Все трое они двинулись в одну шеренгу. И опять не давались им слова. Хожаткин прятался. Скоро, учуяв поживу, собака метнулась под откос. И верно, мгновение спустя послышался тяжелый плеск птичьих крыл. Опять сорвалось собачье счастье. Слышно было, как, отчаявшись в удаче, лакал Егор воду из канавы.
- Ты на будущее время святым-то не особо верь, Хожаткин. Осмотри молодца, паспорт спроси... они такие! Как на людях стыдно, так к богу за пазуху укрывались! - снова начинал и начинал Курилов.- А что про крушенье думаешь?
- Тебе виднее, ты сверху приставлен,- уклонился тот.- Тебе виднее, причина родит людей аль люди причину.
- Притча! Я знаю, ты скажешь: рельсов нет, рабсилы не хватает.
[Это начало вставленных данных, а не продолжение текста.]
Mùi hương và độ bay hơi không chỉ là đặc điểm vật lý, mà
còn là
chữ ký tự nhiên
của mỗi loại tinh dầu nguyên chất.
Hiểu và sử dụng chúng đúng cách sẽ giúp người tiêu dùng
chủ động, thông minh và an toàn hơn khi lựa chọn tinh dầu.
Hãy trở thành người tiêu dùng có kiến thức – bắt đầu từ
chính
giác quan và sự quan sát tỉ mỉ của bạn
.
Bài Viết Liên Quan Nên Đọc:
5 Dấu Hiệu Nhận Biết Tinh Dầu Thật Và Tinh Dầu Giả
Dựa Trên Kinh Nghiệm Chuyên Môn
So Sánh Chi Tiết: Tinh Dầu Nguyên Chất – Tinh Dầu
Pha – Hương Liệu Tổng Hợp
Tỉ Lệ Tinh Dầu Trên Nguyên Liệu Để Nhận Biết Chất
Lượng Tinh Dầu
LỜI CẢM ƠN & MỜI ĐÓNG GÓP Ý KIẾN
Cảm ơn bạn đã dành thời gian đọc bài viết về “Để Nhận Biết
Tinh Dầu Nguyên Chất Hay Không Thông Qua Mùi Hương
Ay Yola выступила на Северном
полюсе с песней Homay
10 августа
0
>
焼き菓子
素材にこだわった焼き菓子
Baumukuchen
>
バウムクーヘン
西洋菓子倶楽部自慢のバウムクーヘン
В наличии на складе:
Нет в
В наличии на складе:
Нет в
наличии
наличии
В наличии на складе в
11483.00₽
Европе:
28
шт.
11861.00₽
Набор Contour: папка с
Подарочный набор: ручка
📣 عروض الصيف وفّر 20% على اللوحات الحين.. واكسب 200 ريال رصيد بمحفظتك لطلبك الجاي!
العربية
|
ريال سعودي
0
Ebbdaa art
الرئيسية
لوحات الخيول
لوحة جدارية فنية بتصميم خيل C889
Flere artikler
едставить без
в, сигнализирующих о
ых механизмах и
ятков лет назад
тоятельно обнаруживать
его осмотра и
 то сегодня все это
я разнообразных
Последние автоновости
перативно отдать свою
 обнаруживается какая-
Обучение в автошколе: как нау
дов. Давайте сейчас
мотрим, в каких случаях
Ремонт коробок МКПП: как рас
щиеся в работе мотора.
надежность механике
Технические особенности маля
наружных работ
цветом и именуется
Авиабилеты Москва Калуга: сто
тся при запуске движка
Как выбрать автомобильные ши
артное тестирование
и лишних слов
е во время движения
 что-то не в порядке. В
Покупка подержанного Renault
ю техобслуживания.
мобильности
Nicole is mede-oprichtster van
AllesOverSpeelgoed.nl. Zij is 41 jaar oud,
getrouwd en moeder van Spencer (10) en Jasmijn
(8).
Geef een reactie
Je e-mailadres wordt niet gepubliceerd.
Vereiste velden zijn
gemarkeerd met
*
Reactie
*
Но ведь здесь временную заминку в постоянное правило возводят. Неверно, мы богаты, Хожаткин.
- Это правильно. Через всеобшую нишшату ко всеобшему богатству!
- Опять притча,- сердился Курилов, хотя и понимал, к чему тот клонит.- А почему предупреждений бригадам не выдавали?
- А что ж их давать? Ездить-то надо! Смотри, сколько грузов навалили. В былое время, как я сюда определился, начальник станции с семейством на паровозе за грибами ездил. Самовар поставят в лесу, детишки перепелок гоняют, а кучер тем временем выспится на тендере.,.
- Значит, признаешь, что выросли от той поры? И с этого места возобновился старый разговор, прерванный когда-то на одном купеческом чердаке.
- Мы не говорим, что развития нонче нет. Оно есть. Нам державы удивляются, и так ли еще впредь удивятся! Содрогнутся однажды державы и головами покачают, которые уцелеют. А только...- Он шел, грузно переваливаясь, почти как его пароходы когда-то с хлебными баржами позади. Он шел-шел и тихо засмеялся вдруг.- У нас тут очень смешно вышло. Барышня одна, така жулябия, завмагу за головку сыра отдалась. Шуму что было! Завмага вон, магазину ревизия (свиной головы недосчитались да Маргариту пуд!), правление в газетах раскровенили. А дело-то не в завмаге, а в барышне. Завмаг, вишь, кривой, вроде моего Егорки. На него глядеть-то - в горле першит. А при барышне ейная мама да меньшой брат. Хотя не жаль, барышня-то из поповен, чего ее жалеть! Наш папаня, бывало, говорил: "Не кажной маме дорога кровь чужого сына". Оно и наоборот справедливо...
Все это казалось непостижимым. Человек этот, даже если не читал газет с приказом о назначении Курилова, мог легко догадаться о его должности по форменной фуражке, по звездочкам на выпушке воротника. Он не был пьян,- значит, просто не дорожил своим местом? Видимо, гоненья и ненастная скитальческая судьба не отбили прежней дерзости у этого человека. Все его речи были только нагноеньем на старой ране.
- Давно на дороге?
- Двадцать шестой год,- не сморгнув, солгал тот.
- В профсоюзе состоишь?
- Плачу.
- А ты еще злей стал, Павел Степаныч!
Тот отпрянул, Курилов смешал карты игры. Отшельник поторопился отыскивать себе эхо и теперь раскаивался.
- Ты меня спрашивал, я отвечал, начальник. Ты бы мне подмигнул, я тебе по-твоему отвечать стал бы. Ну, отпусти меня теперь. Мой участок досюда. Позвал бы тебя в гости, да табуретка у меня одна. Кому-нибудь на полу сидеть, а ты ведь не сядешь. Да и неловко тебе со мною. Могут за это стукануть и тебя...- И сдернул треушок на прощанье.
Нужно было знать многое из их прежних отношений, чтоб не дивиться сумасшедшей проникновенности беседы. Курилов молча пошел вперед. Через несколько шагов он оглянулся. В темноте еще угадывался коренастый, без шапки Хожаткин. В дымке осенней ночи мерцал его лоб. И еще слышно было, как чесалась собака: донимали ее клещи.